L’iniziativa è partita con una proposta semplice: una curiosità, una domanda, un momento di ascolto. “Il mio compito è divulgare il nostro lavoro”, spiega Iacubino, che ha iniziato il suo tour l’anno scorso dal Gargano. “C’è ancora poca consapevolezza su quando sia utile parlare con uno psicologo; fare prevenzione e promozione è fondamentale per dare strumenti utili e superare situazioni critiche”. Queste parole risuonano forti e chiare, soprattutto in un periodo post-pandemico in cui la salute mentale è diventata un tema di rilevanza crescente.
un supporto accessibile
Accompagnato dall’associazione Diritto a stare bene, Iacubino ha lanciato una raccolta firme per rendere il percorso psicoterapeutico pubblico e gratuito per tutti. Questa iniziativa ha già suscitato un notevole interesse, raccogliendo 20 mila firme in pochi giorni, con l’obiettivo di superare quota 50 mila. “Non c’è nulla di strano nel chiedere supporto psicologico”, afferma Francesco Maesano di Diritto a stare bene. “Con la proposta di una psicoterapia gratuita per tutti vogliamo farlo capire. L’adesione è alta, ma per ogni firma maschile ce ne sono tre femminili, soprattutto under 27. Gli uomini sono ancora in ritardo nel prendersi cura di sé”.

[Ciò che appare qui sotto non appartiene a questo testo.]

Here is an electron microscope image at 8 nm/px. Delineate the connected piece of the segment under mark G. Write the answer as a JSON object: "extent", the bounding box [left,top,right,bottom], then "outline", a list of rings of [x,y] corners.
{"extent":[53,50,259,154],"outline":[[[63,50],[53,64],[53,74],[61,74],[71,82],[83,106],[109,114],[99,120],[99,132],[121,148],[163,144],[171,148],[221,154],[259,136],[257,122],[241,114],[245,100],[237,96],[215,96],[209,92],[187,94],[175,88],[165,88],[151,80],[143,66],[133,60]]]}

Questa statistica mette in luce una questione culturale importante: la difficoltà degli uomini nell’aprire un dialogo sulle proprie emozioni e nel cercare aiuto. In un mondo dove il concetto di mascolinità è spesso associato a forza e indipendenza, è fondamentale promuovere un cambiamento di mentalità che incoraggi anche gli uomini a prendersi cura della loro salute mentale senza timore di essere giudicati.
un dialogo aperto
Durante la giornata, i bagnanti hanno potuto confrontarsi con Iacubino in un’atmosfera che ha favorito l’ascolto e la condivisione. Molti di loro hanno trovato conforto nelle parole dello psicologo, che ha saputo creare un clima di fiducia. Le sessioni si sono susseguite come le onde del mare, con persone di ogni età pronte a condividere pensieri e preoccupazioni. L’approccio informale ha permesso a molti di superare l’imbarazzo iniziale e di considerare la psicologia come una risorsa accessibile e utile.

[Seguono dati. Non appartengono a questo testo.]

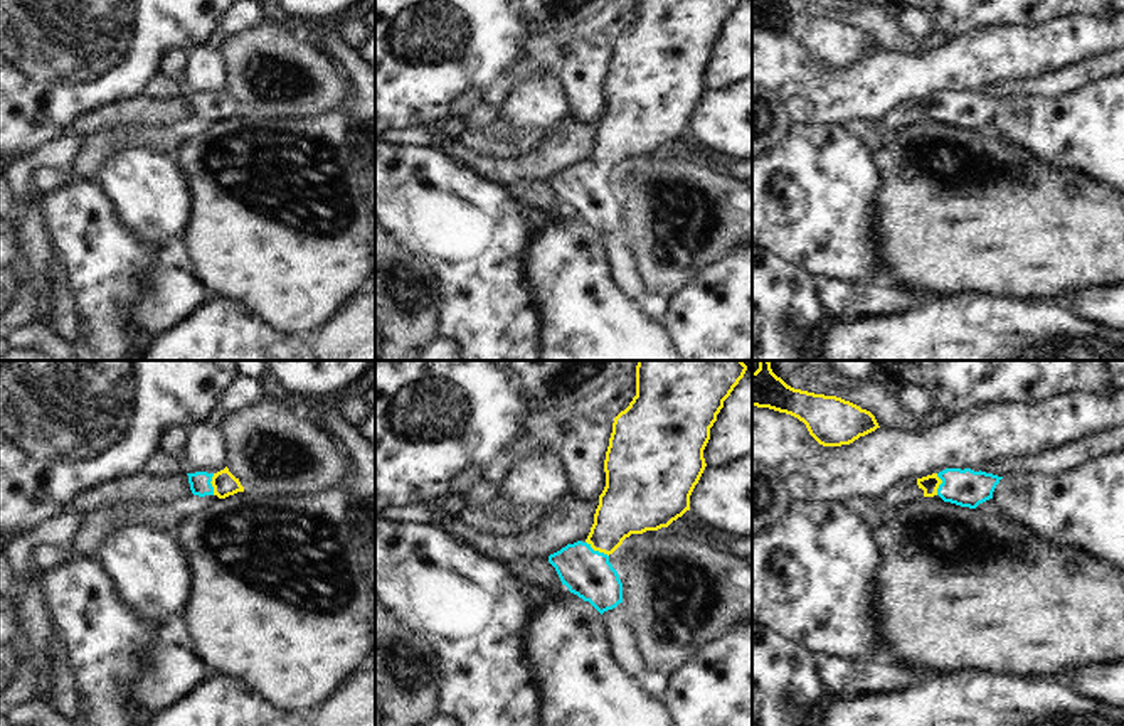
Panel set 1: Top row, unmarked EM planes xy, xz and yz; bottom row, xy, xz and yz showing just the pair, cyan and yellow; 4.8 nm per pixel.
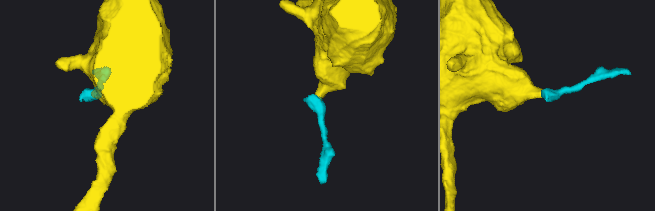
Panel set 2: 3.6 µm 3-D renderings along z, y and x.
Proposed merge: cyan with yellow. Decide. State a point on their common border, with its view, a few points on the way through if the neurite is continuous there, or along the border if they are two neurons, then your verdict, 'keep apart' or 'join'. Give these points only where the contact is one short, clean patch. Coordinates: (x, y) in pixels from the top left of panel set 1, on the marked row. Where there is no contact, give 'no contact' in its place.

Ma l’iniziativa non si è fermata solo alla spiaggia. La giornata si è conclusa con un incontro in Comune con la sindaca Daniela Angelini, che ha mostrato supporto verso il progetto e ha sottolineato l’importanza di avere accesso a servizi di salute mentale, soprattutto in un periodo in cui le persone possono sentirsi più vulnerabili. Questo incontro ha rappresentato un passo importante verso la realizzazione di un sistema di supporto psicologico più accessibile e inclusivo.

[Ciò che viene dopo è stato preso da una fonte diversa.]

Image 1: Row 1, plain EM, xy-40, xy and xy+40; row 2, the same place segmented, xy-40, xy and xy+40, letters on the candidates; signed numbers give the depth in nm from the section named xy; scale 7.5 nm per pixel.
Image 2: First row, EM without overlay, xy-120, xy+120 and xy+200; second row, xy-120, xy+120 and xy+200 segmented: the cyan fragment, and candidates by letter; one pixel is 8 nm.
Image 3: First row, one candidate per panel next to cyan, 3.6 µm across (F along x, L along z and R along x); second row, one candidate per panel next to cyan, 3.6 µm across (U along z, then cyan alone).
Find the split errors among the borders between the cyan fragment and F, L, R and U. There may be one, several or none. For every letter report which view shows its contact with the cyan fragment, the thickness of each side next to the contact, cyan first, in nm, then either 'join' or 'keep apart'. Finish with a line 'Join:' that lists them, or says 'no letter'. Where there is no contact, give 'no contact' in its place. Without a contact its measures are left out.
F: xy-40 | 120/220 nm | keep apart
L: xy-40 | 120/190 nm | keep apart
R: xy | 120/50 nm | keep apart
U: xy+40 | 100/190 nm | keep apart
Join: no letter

Il progetto di Iacubino è un esempio di come la psicologia possa uscire dai confini degli studi professionali e farsi portavoce di benessere e prevenzione, anche nei luoghi di svago. Con un contesto così particolare come quello di Riccione, si ha l’opportunità di sfatare miti e pregiudizi legati alla figura dello psicologo, rendendo il dialogo sulla salute mentale parte integrante della vita quotidiana. In un’epoca in cui il benessere psicologico è diventato un tema centrale, iniziative come queste possono rappresentare un’importante chiave di accesso per molte persone che, altrimenti, potrebbero non avere mai il coraggio di avvicinarsi a un professionista.
Con il sole che splende e il mare che chiama, Iacubino ha dimostrato che è possibile portare la psicologia in luoghi inaspettati, facendo sì che la cura della mente diventi un momento di relax e svago, piuttosto che un motivo di ansia o timore.